The Ghana Ports and Harbours Authority (GPHA) and the Ghana Airports Company have both announced expansions and improvements in their facilities. While the GPHA intends to make about US$2 billion investments to expand birthing and storage, the GAC is making investments to upgrade parking area for aircraft as well as expand and improve boarding gates.

However, while the port expansion project is currently on paper except the phase one expansion works at the Takoradi Port, the first since it was built in the 1920s, with 197 million euros commercial loan and the yet-to-be disbursed US$176 million loan from China Development Bank, the project at the Kotoka International Airport is progressing rather slowly.

There are other sub-sectors of the economy which are lagging that the banker and economist wants revamped to enable them contribute their quota to the generation of not only foreign exchange, but jobs as well.

The volatile nature of the prices of commodities that Ghana exports, such as gold and cocoa have not helped matters in the last couple of years. However, Mr Andani believes the productivity could be scaled up to make for any shortfalls in value.

For the first eight months of last year, the value of merchandise exports were estimated at US$9.8 billion, as against the estimated US$11.6 billion imports for the same period. Within that period, earnings from some of the country’s export commodities fell due to declining global prices.

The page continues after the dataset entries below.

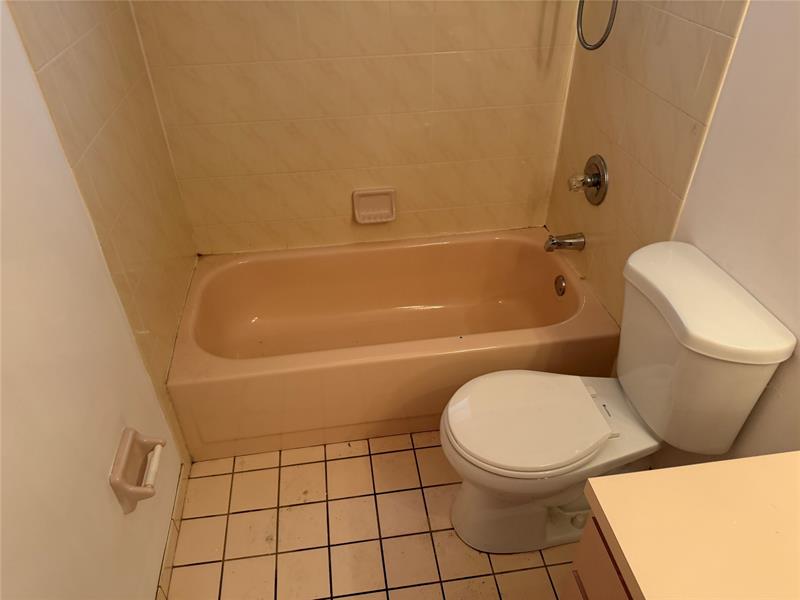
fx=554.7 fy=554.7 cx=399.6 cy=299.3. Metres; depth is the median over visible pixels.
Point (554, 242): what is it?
tub spout
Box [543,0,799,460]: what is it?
right wall
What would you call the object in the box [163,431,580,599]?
floor
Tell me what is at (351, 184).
back wall
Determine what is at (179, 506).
baseboard
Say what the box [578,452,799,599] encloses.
countertop
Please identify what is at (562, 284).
overflow drain
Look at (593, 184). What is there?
shower valve
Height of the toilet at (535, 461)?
0.826 m
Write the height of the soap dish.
0.137 m
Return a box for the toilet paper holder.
[109,426,164,514]
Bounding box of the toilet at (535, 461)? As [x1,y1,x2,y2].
[441,240,796,554]
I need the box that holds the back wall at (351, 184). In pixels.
[126,0,578,256]
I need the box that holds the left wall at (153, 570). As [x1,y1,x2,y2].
[0,0,196,599]
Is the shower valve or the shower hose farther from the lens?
the shower valve
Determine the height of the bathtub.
0.387 m
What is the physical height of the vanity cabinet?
0.804 m
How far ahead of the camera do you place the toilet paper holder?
1.35 m
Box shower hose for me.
[576,0,617,50]
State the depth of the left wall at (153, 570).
1.16 m
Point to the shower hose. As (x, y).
(603, 41)
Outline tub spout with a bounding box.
[544,232,584,251]
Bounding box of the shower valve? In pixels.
[567,154,608,204]
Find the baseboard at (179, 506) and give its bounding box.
[155,462,189,599]
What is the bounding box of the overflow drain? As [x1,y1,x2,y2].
[554,275,566,295]
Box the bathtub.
[166,229,617,460]
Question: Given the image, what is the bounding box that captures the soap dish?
[352,187,396,223]
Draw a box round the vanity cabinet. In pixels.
[561,513,635,599]
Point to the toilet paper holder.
(118, 479)
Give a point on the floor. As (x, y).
(245, 515)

The earnings from gold fell to US$3.4 billion on account of 12.6 per cent decline in prices, while exports of cocoa beans also declined by 21.4 per cent to US$1.4 billion.

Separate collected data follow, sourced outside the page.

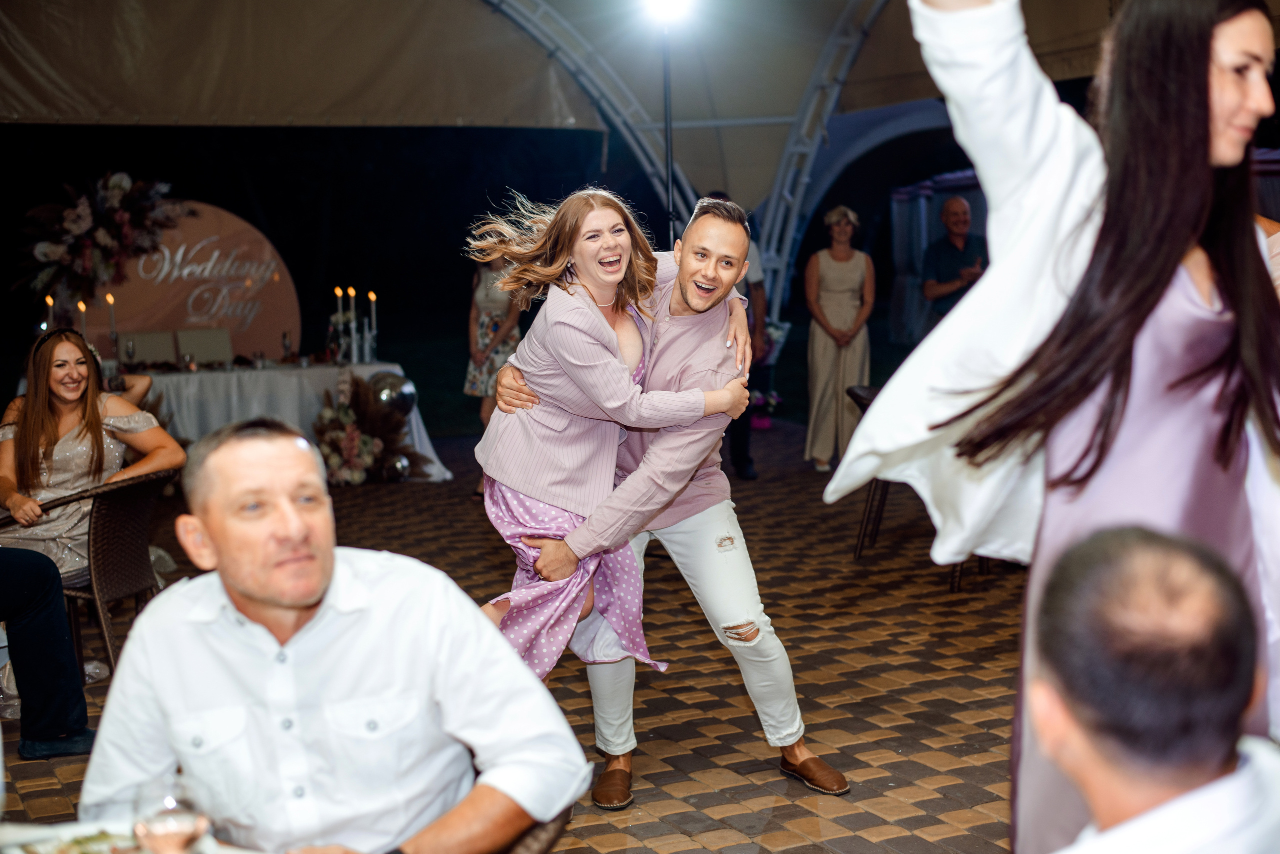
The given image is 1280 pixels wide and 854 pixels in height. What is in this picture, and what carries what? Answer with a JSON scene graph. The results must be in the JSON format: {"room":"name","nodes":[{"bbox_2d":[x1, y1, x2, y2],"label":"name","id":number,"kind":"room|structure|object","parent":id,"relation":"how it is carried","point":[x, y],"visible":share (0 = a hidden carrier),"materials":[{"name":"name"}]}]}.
{"room":"event hall","nodes":[
{"label":"event hall","id":0,"kind":"room"},
{"bbox_2d":[0,420,1036,853],"label":"floor","id":1,"kind":"structure","parent":0,"point":[477,546],"materials":[{"name":"brown stone"}]},
{"bbox_2d":[0,546,93,761],"label":"person","id":2,"kind":"object","parent":1,"relation":"on","point":[53,581],"visible":0.99},
{"bbox_2d":[20,469,181,676],"label":"wicker chair","id":3,"kind":"object","parent":1,"relation":"on","point":[108,509],"visible":0.58,"materials":[{"name":"brown wicker"}]},
{"bbox_2d":[0,326,187,579],"label":"woman","id":4,"kind":"object","parent":3,"relation":"on","point":[56,449],"visible":0.79},
{"bbox_2d":[0,820,263,853],"label":"dining table","id":5,"kind":"object","parent":1,"relation":"on","point":[31,835],"visible":0.49,"materials":[{"name":"white"}]},
{"bbox_2d":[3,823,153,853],"label":"plate","id":6,"kind":"object","parent":5,"relation":"on","point":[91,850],"visible":0.67,"materials":[{"name":"white"}]},
{"bbox_2d":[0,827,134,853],"label":"food","id":7,"kind":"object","parent":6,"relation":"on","point":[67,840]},
{"bbox_2d":[130,778,208,853],"label":"wine glass","id":8,"kind":"object","parent":5,"relation":"on","point":[181,820],"visible":1,"materials":[{"name":"clear glass"}]},
{"bbox_2d":[119,330,178,367],"label":"chair","id":9,"kind":"object","parent":1,"relation":"on","point":[144,352],"visible":0.46,"materials":[{"name":"fabric"}]},
{"bbox_2d":[83,201,300,365],"label":"backdrop","id":10,"kind":"object","parent":1,"relation":"on","point":[214,215],"visible":0.73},
{"bbox_2d":[16,171,180,307],"label":"flower arrangement","id":11,"kind":"object","parent":10,"relation":"attached to","point":[76,225],"visible":0.96,"materials":[{"name":"plant"}]},
{"bbox_2d":[174,328,233,367],"label":"chair","id":12,"kind":"object","parent":1,"relation":"on","point":[196,352],"visible":0.52,"materials":[{"name":"fabric"}]},
{"bbox_2d":[118,359,448,481],"label":"table","id":13,"kind":"object","parent":1,"relation":"on","point":[294,387],"visible":0.51,"materials":[{"name":"white fabric"}]},
{"bbox_2d":[43,295,54,330],"label":"candle","id":14,"kind":"object","parent":13,"relation":"on","point":[48,300],"visible":0.53,"materials":[{"name":"wax"}]},
{"bbox_2d":[77,300,89,336],"label":"candle","id":15,"kind":"object","parent":13,"relation":"on","point":[81,307],"visible":0.57,"materials":[{"name":"wax"}]},
{"bbox_2d":[105,294,117,343],"label":"candle","id":16,"kind":"object","parent":13,"relation":"on","point":[111,300],"visible":0.74,"materials":[{"name":"wax"}]},
{"bbox_2d":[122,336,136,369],"label":"wine glass","id":17,"kind":"object","parent":13,"relation":"on","point":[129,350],"visible":0.98,"materials":[{"name":"clear glass"}]},
{"bbox_2d":[280,330,293,361],"label":"wine glass","id":18,"kind":"object","parent":13,"relation":"on","point":[284,337],"visible":0.98,"materials":[{"name":"clear glass"}]},
{"bbox_2d":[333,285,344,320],"label":"candle","id":19,"kind":"object","parent":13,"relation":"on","point":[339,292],"visible":0.73,"materials":[{"name":"wax"}]},
{"bbox_2d":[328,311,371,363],"label":"candle holder","id":20,"kind":"object","parent":13,"relation":"on","point":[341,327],"visible":0.91,"materials":[{"name":"silver metal"}]},
{"bbox_2d":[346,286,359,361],"label":"candle","id":21,"kind":"object","parent":13,"relation":"on","point":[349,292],"visible":0.98,"materials":[{"name":"wax"}]},
{"bbox_2d":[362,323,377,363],"label":"candle holder","id":22,"kind":"object","parent":13,"relation":"on","point":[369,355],"visible":0.98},
{"bbox_2d":[367,291,377,358],"label":"candle","id":23,"kind":"object","parent":13,"relation":"on","point":[371,297],"visible":0.92,"materials":[{"name":"wax"}]},
{"bbox_2d":[367,371,415,416],"label":"balloon","id":24,"kind":"object","parent":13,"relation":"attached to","point":[394,387],"visible":0.82,"materials":[{"name":"silver"}]},
{"bbox_2d":[312,376,428,485],"label":"flower arrangement","id":25,"kind":"object","parent":1,"relation":"on","point":[321,437],"visible":0.88,"materials":[{"name":"plant"}]},
{"bbox_2d":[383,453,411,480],"label":"balloon","id":26,"kind":"object","parent":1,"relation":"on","point":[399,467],"visible":0.96,"materials":[{"name":"silver"}]},
{"bbox_2d":[464,246,521,488],"label":"woman","id":27,"kind":"object","parent":1,"relation":"on","point":[479,297],"visible":0.42},
{"bbox_2d":[492,809,574,853],"label":"wicker chair","id":28,"kind":"object","parent":1,"relation":"on","point":[539,840],"visible":0.15,"materials":[{"name":"brown wicker"}]},
{"bbox_2d":[81,418,592,853],"label":"man","id":29,"kind":"object","parent":28,"relation":"on","point":[231,606],"visible":0.99},
{"bbox_2d":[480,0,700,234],"label":"metal truss","id":30,"kind":"object","parent":1,"relation":"on","point":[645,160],"visible":0.44,"materials":[{"name":"metal"}]},
{"bbox_2d":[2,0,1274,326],"label":"tent","id":31,"kind":"object","parent":1,"relation":"on","point":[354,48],"visible":0.75,"materials":[{"name":"fabric"}]},
{"bbox_2d":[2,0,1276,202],"label":"tent ceiling","id":32,"kind":"object","parent":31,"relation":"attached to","point":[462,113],"visible":0.8,"materials":[{"name":"fabric"}]},
{"bbox_2d":[661,13,675,246],"label":"light stand","id":33,"kind":"object","parent":1,"relation":"on","point":[667,165],"visible":0.55,"materials":[{"name":"black metal"}]},
{"bbox_2d":[642,0,694,25],"label":"stage light","id":34,"kind":"object","parent":33,"relation":"on","point":[670,3],"visible":0.92,"materials":[{"name":"white"}]},
{"bbox_2d":[494,191,844,801],"label":"man","id":35,"kind":"object","parent":1,"relation":"on","point":[740,614],"visible":0.85},
{"bbox_2d":[458,184,749,679],"label":"woman","id":36,"kind":"object","parent":35,"relation":"on","point":[564,519],"visible":0.82},
{"bbox_2d":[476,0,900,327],"label":"tent frame","id":37,"kind":"object","parent":1,"relation":"on","point":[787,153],"visible":0.59,"materials":[{"name":"metal"}]},
{"bbox_2d":[698,190,766,479],"label":"man","id":38,"kind":"object","parent":1,"relation":"on","point":[740,444],"visible":0.23},
{"bbox_2d":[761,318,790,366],"label":"flower bouquet","id":39,"kind":"object","parent":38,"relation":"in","point":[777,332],"visible":0.51,"materials":[{"name":"white plant"}]},
{"bbox_2d":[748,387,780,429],"label":"flower bouquet","id":40,"kind":"object","parent":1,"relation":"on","point":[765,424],"visible":0.66,"materials":[{"name":"plant"}]},
{"bbox_2d":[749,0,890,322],"label":"metal truss","id":41,"kind":"object","parent":1,"relation":"on","point":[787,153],"visible":0.51,"materials":[{"name":"metal"}]},
{"bbox_2d":[804,205,874,475],"label":"woman","id":42,"kind":"object","parent":1,"relation":"on","point":[852,302],"visible":0.93},
{"bbox_2d":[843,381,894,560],"label":"chair","id":43,"kind":"object","parent":1,"relation":"on","point":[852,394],"visible":0.2,"materials":[{"name":"brown"}]},
{"bbox_2d":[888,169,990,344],"label":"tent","id":44,"kind":"object","parent":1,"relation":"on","point":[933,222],"visible":0.26,"materials":[{"name":"fabric"}]},
{"bbox_2d":[922,193,986,332],"label":"man","id":45,"kind":"object","parent":1,"relation":"on","point":[960,205],"visible":0.63},
{"bbox_2d":[833,0,1278,853],"label":"woman","id":46,"kind":"object","parent":1,"relation":"on","point":[1231,118],"visible":0.83},
{"bbox_2d":[1021,523,1279,853],"label":"man","id":47,"kind":"object","parent":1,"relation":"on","point":[1153,561],"visible":0.99}
]}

While it is also possible to ramp up oil production, non-performing horticultural products are not growing in the quantum they should, Mr Andani suggested.

Outlook

Stanbic Bank’s analyses indicate that recent price adjustments in utilities and withdrawal of subsidies on petroleum products could take the entire first quarter of the year to permeate the pricing system before a real picture emerges.

“We think for first quarter, most of the government initiatives will be sinking in. Withdrawal of subsidies and increases in utility and petroleum prices would take the first quarter to pass through. These have already started influencing inflation and that would have implications for interest rates,” he explained.

The bank is, however, expecting a generally stable to a downward trending interest rate regime, saying “we have a moderate to a declining view of interest rates in 2014.”